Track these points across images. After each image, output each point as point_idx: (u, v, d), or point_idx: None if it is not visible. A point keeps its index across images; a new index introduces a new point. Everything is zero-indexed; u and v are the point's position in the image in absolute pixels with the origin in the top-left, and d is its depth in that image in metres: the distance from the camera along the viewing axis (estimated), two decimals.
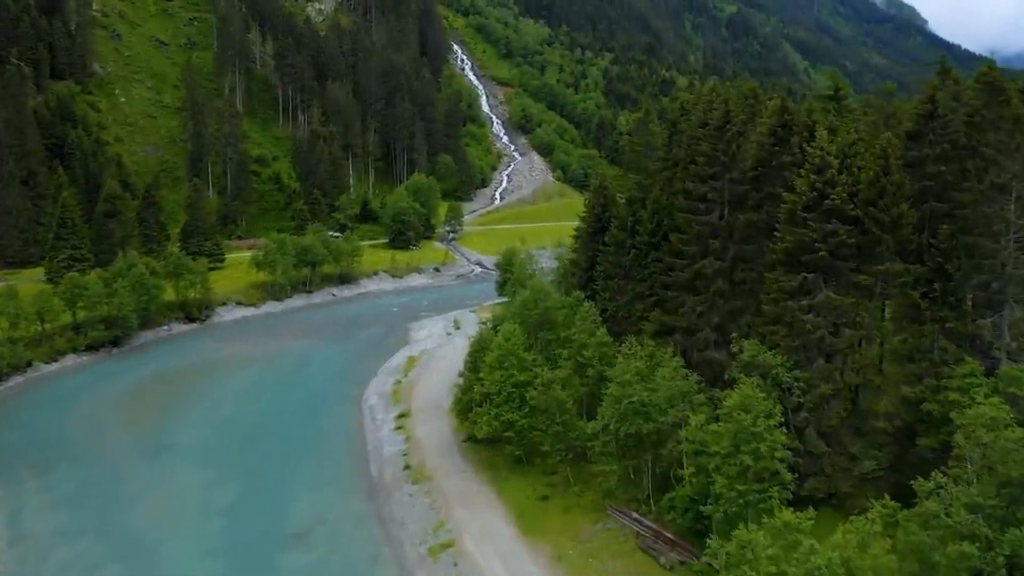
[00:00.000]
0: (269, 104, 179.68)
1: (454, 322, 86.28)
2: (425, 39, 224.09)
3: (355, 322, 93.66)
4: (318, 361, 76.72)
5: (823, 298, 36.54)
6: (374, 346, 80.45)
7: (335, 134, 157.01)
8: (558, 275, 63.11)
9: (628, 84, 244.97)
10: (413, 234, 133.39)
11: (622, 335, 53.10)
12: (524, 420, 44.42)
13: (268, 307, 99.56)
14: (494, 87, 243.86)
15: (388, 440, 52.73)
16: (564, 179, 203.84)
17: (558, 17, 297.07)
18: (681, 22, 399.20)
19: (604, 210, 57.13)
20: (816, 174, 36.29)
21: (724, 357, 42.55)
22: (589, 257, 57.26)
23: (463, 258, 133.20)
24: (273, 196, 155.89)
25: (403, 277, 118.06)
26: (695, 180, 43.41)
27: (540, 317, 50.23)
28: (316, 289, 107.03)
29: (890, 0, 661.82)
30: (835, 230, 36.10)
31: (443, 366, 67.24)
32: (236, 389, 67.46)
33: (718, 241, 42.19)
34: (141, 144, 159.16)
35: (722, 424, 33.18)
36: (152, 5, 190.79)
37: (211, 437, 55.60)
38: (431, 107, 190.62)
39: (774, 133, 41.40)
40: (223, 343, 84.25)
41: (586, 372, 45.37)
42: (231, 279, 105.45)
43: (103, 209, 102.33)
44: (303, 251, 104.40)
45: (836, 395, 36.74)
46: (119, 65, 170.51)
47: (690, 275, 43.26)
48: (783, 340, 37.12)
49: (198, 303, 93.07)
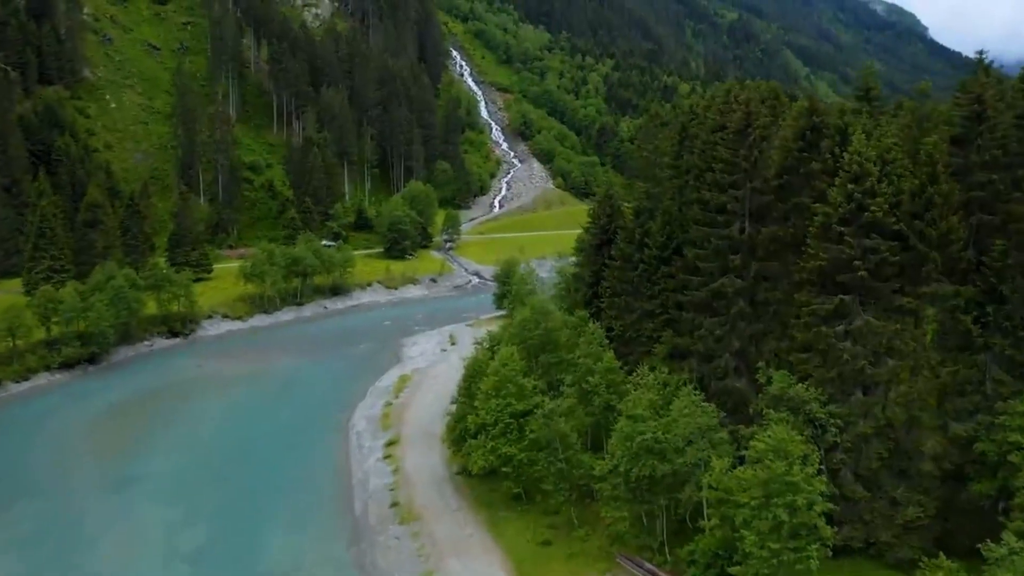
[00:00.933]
0: (263, 110, 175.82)
1: (449, 337, 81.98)
2: (423, 45, 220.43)
3: (346, 337, 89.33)
4: (305, 380, 72.39)
5: (861, 323, 32.28)
6: (365, 363, 76.13)
7: (329, 141, 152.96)
8: (560, 290, 58.84)
9: (629, 90, 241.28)
10: (409, 243, 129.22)
11: (630, 356, 49.14)
12: (523, 454, 40.11)
13: (256, 320, 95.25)
14: (493, 93, 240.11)
15: (375, 472, 48.36)
16: (565, 186, 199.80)
17: (558, 23, 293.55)
18: (682, 29, 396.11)
19: (610, 221, 52.94)
20: (853, 183, 32.09)
21: (746, 386, 38.33)
22: (594, 271, 53.05)
23: (460, 268, 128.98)
24: (266, 204, 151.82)
25: (398, 288, 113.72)
26: (713, 189, 39.19)
27: (541, 339, 45.97)
28: (307, 301, 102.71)
29: (890, 7, 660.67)
30: (875, 246, 31.90)
31: (436, 387, 62.94)
32: (215, 412, 63.09)
33: (739, 257, 37.94)
34: (131, 151, 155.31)
35: (750, 469, 28.91)
36: (145, 9, 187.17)
37: (183, 468, 51.22)
38: (429, 113, 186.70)
39: (802, 137, 37.20)
40: (206, 360, 79.85)
41: (592, 401, 41.06)
42: (218, 291, 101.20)
43: (84, 218, 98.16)
44: (293, 262, 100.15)
45: (876, 433, 32.43)
46: (110, 70, 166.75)
47: (707, 294, 38.99)
48: (816, 370, 32.89)
49: (181, 317, 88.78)
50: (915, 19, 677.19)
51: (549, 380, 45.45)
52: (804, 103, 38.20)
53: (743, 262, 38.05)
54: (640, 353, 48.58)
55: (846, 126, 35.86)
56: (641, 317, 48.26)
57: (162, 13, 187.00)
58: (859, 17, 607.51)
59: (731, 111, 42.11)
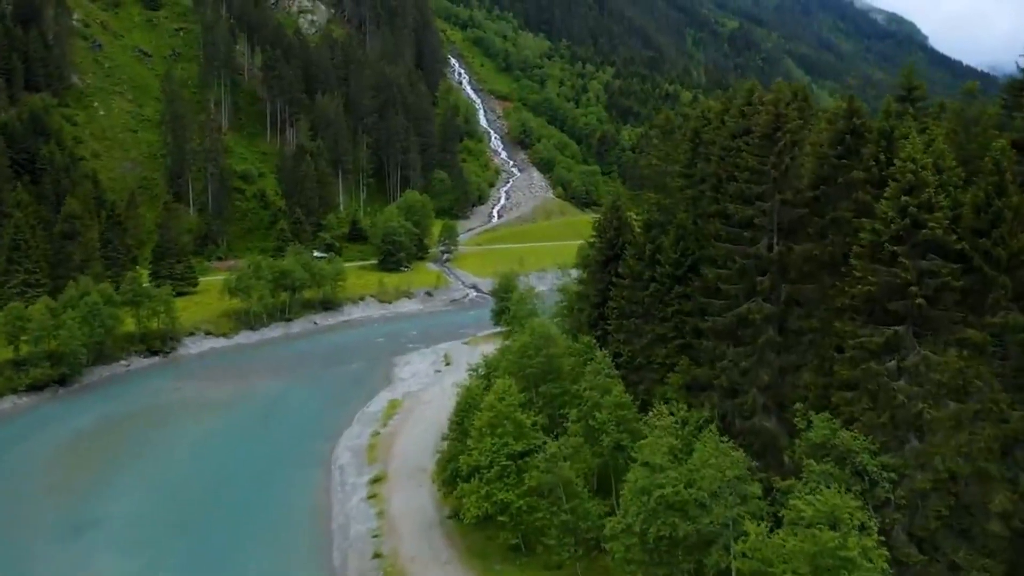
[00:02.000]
0: (256, 118, 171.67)
1: (444, 357, 77.20)
2: (421, 52, 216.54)
3: (336, 355, 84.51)
4: (289, 404, 67.58)
5: (918, 359, 27.57)
6: (353, 386, 71.32)
7: (323, 149, 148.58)
8: (562, 311, 54.08)
9: (631, 98, 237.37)
10: (404, 255, 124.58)
11: (639, 385, 44.53)
12: (522, 501, 35.35)
13: (241, 338, 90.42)
14: (492, 101, 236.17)
15: (358, 515, 43.50)
16: (565, 196, 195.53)
17: (558, 31, 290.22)
18: (682, 37, 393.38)
19: (617, 235, 48.35)
20: (907, 194, 27.45)
21: (776, 426, 33.62)
22: (600, 290, 48.43)
23: (457, 281, 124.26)
24: (258, 214, 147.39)
25: (391, 303, 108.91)
26: (736, 201, 34.58)
27: (542, 367, 41.21)
28: (296, 317, 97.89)
29: (890, 16, 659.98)
30: (934, 269, 27.25)
31: (428, 414, 58.17)
32: (189, 441, 58.22)
33: (767, 278, 33.27)
34: (119, 160, 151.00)
35: (793, 537, 24.16)
36: (136, 15, 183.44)
37: (148, 508, 46.36)
38: (426, 121, 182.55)
39: (840, 142, 32.61)
40: (184, 382, 75.06)
41: (599, 439, 36.29)
42: (203, 306, 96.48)
43: (61, 230, 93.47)
44: (281, 275, 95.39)
45: (935, 488, 27.66)
46: (99, 77, 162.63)
47: (731, 320, 34.30)
48: (864, 414, 28.17)
49: (161, 334, 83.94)
50: (915, 28, 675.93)
51: (551, 413, 40.71)
52: (842, 104, 33.61)
53: (772, 284, 33.39)
54: (651, 381, 43.99)
55: (892, 129, 31.30)
56: (652, 342, 43.68)
57: (154, 19, 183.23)
58: (859, 26, 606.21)
59: (755, 113, 37.62)
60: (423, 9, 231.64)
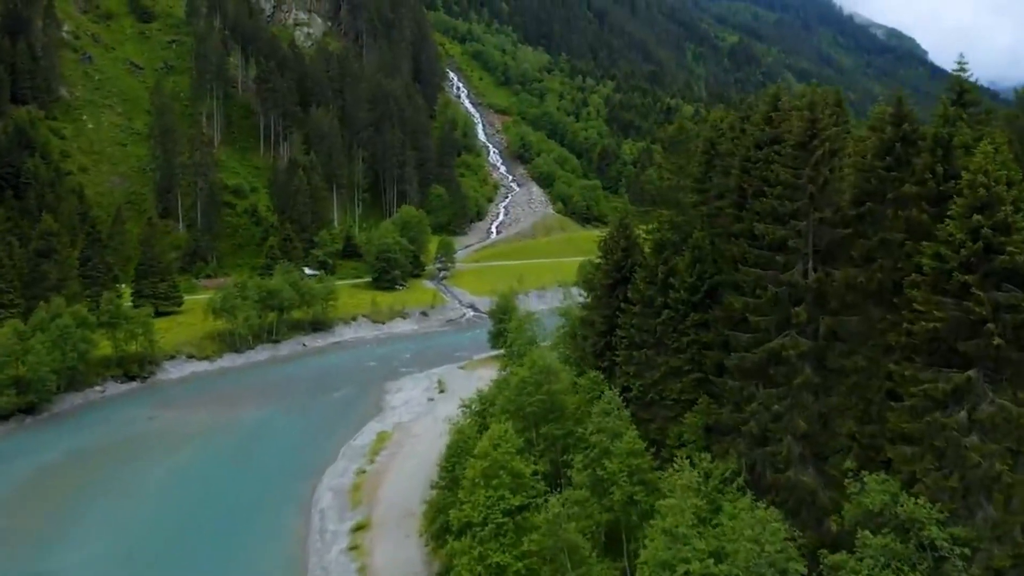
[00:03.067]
0: (249, 131, 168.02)
1: (438, 383, 72.55)
2: (419, 65, 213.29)
3: (324, 380, 79.88)
4: (271, 435, 62.90)
5: (993, 409, 23.08)
6: (341, 415, 66.73)
7: (316, 163, 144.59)
8: (565, 338, 49.49)
9: (631, 112, 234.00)
10: (399, 273, 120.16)
11: (651, 423, 40.01)
12: (520, 564, 30.71)
13: (225, 361, 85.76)
14: (491, 115, 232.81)
15: (337, 569, 38.81)
16: (565, 211, 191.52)
17: (558, 45, 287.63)
18: (682, 52, 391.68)
19: (626, 256, 43.93)
20: (979, 213, 23.06)
21: (814, 480, 29.05)
22: (606, 317, 43.93)
23: (454, 300, 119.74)
24: (249, 230, 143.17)
25: (385, 323, 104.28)
26: (767, 220, 30.21)
27: (543, 405, 36.66)
28: (284, 338, 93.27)
29: (890, 31, 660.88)
30: (1013, 302, 22.83)
31: (419, 449, 53.55)
32: (159, 479, 53.50)
33: (803, 309, 28.83)
34: (108, 174, 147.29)
35: None
36: (129, 27, 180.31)
37: (106, 560, 41.60)
38: (423, 135, 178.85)
39: (888, 151, 28.26)
40: (161, 410, 70.37)
41: (609, 491, 31.69)
42: (186, 327, 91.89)
43: (37, 247, 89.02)
44: (268, 295, 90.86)
45: (1015, 564, 23.12)
46: (88, 89, 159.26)
47: (761, 357, 29.83)
48: (928, 475, 23.62)
49: (139, 358, 79.33)
50: (915, 43, 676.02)
51: (553, 458, 36.15)
52: (888, 108, 29.29)
53: (809, 316, 28.94)
54: (665, 420, 39.44)
55: (950, 138, 26.99)
56: (666, 375, 39.18)
57: (147, 31, 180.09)
58: (859, 41, 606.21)
59: (784, 120, 33.35)
60: (421, 22, 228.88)
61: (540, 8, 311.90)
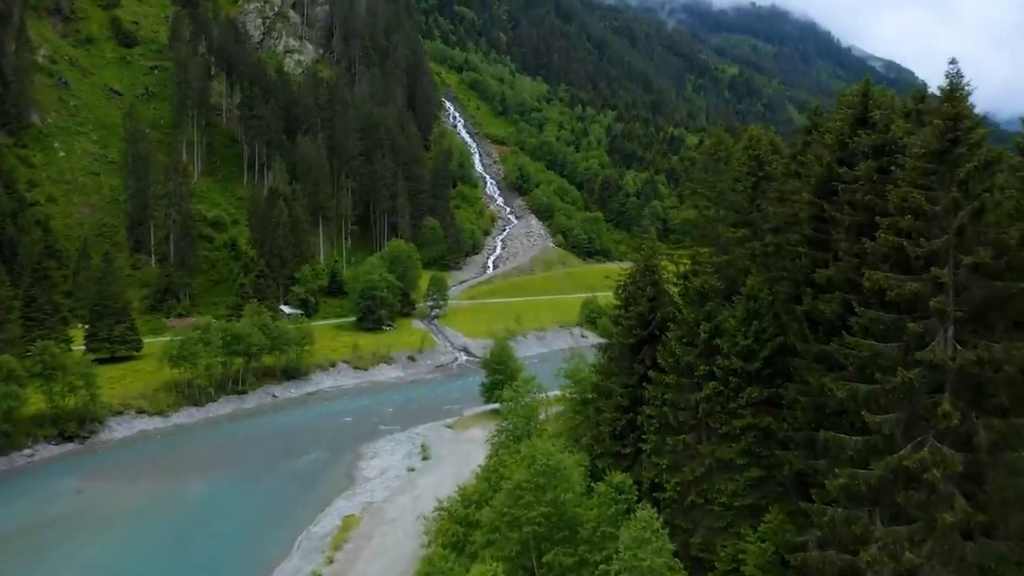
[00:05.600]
0: (233, 161, 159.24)
1: (421, 448, 61.90)
2: (413, 94, 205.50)
3: (291, 440, 69.25)
4: (217, 516, 52.15)
5: None
6: (304, 487, 56.15)
7: (300, 194, 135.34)
8: (574, 411, 39.03)
9: (634, 142, 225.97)
10: (385, 312, 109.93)
11: (691, 533, 30.06)
12: None
13: (181, 416, 75.11)
14: (488, 145, 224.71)
15: None
16: (566, 245, 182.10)
17: (557, 75, 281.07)
18: (683, 83, 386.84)
19: (653, 308, 33.97)
20: None
21: None
22: (629, 388, 33.77)
23: (446, 342, 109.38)
24: (228, 265, 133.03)
25: (368, 369, 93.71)
26: (881, 265, 20.30)
27: (548, 521, 26.32)
28: (251, 388, 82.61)
29: (888, 64, 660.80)
30: None
31: (390, 542, 43.03)
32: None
33: (949, 402, 18.78)
34: (78, 205, 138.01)
35: None
36: (110, 52, 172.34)
37: None
38: (416, 165, 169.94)
39: None
40: (95, 480, 59.64)
41: None
42: (142, 375, 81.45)
43: None
44: (234, 339, 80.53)
45: None
46: (63, 116, 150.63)
47: (882, 473, 19.69)
48: None
49: (78, 415, 68.78)
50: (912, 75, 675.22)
51: None
52: None
53: (960, 414, 18.86)
54: (711, 531, 29.43)
55: None
56: (712, 471, 29.49)
57: (128, 56, 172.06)
58: (857, 73, 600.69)
59: (888, 123, 23.61)
60: (416, 50, 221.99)
61: (539, 39, 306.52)
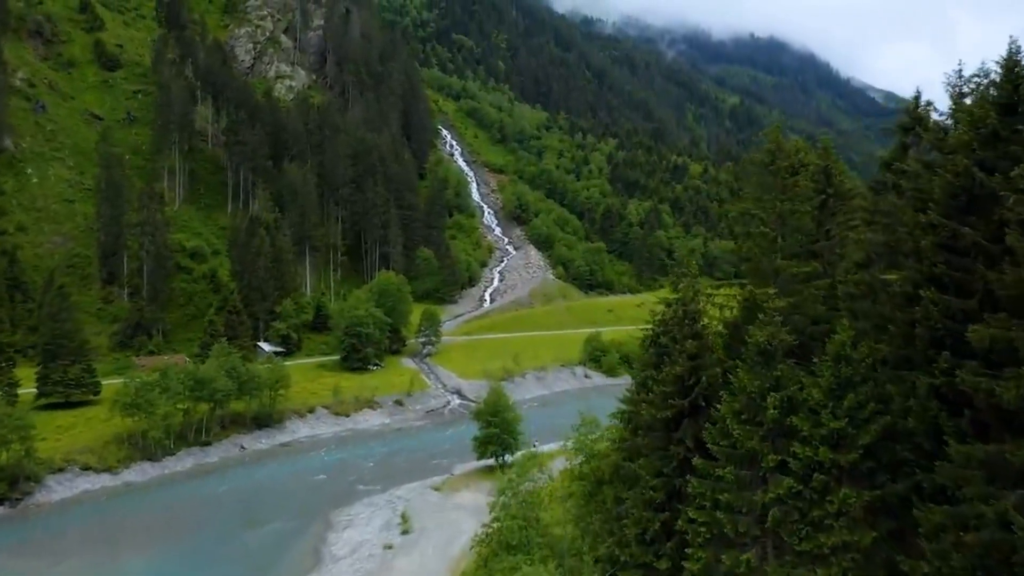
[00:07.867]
0: (218, 188, 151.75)
1: (401, 517, 52.72)
2: (408, 120, 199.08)
3: (254, 503, 60.14)
4: None
5: None
6: (260, 569, 46.96)
7: (284, 223, 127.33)
8: (583, 498, 30.17)
9: (636, 170, 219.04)
10: (372, 351, 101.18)
11: None
12: None
13: (133, 473, 65.91)
14: (486, 174, 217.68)
15: None
16: (566, 277, 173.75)
17: (556, 104, 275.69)
18: (683, 112, 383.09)
19: (695, 367, 25.40)
20: None
21: None
22: (663, 477, 25.09)
23: (437, 383, 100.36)
24: (206, 298, 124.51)
25: (349, 415, 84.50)
26: None
27: None
28: (217, 439, 73.43)
29: (888, 95, 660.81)
30: None
31: None
32: None
33: None
34: (49, 234, 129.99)
35: None
36: (92, 76, 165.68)
37: None
38: (410, 193, 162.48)
39: None
40: (17, 555, 50.21)
41: None
42: (94, 424, 72.35)
43: None
44: (197, 384, 71.72)
45: None
46: (38, 141, 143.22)
47: None
48: None
49: (10, 473, 59.74)
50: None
51: None
52: None
53: None
54: None
55: None
56: None
57: (111, 80, 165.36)
58: (858, 104, 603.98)
59: None
60: (412, 76, 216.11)
61: (538, 67, 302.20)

■ **TASK REQUIREMENTS**
Your task is to repeat exactly the lines from the beginning of the data to the line that contains "49: (198, 303, 93.07)", both ends included, leaving out pictures.

■ **SOLUTION TO THIS PROBLEM**
Track these points across images. After each image, output each point as point_idx: (u, v, d), or point_idx: None if it is not visible. A point keeps its index across images; a new index introduces a new point. Everything is zero-indexed; u and v are the point's position in the image in absolute pixels with the origin in the top-left, and d is its depth in that image in metres: the distance from the camera along the viewing axis (estimated), two decimals.
[00:00.000]
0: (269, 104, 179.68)
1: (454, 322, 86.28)
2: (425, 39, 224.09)
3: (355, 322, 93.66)
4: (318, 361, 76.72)
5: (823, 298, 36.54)
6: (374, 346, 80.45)
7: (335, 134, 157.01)
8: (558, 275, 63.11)
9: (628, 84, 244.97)
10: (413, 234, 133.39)
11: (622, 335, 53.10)
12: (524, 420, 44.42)
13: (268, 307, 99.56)
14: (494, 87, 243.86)
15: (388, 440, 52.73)
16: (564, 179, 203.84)
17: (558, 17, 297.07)
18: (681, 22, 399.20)
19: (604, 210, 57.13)
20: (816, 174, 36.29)
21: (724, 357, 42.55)
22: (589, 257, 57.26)
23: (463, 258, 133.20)
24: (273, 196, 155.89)
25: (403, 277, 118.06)
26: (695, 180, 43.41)
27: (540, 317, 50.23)
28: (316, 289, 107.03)
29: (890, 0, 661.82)
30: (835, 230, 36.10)
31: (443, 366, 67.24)
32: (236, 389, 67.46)
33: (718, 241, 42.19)
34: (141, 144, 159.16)
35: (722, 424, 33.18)
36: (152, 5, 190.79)
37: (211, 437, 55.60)
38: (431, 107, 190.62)
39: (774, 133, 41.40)
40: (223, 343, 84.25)
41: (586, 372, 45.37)
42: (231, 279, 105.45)
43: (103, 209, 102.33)
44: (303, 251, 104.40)
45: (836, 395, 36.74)
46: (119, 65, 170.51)
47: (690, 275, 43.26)
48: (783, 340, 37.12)
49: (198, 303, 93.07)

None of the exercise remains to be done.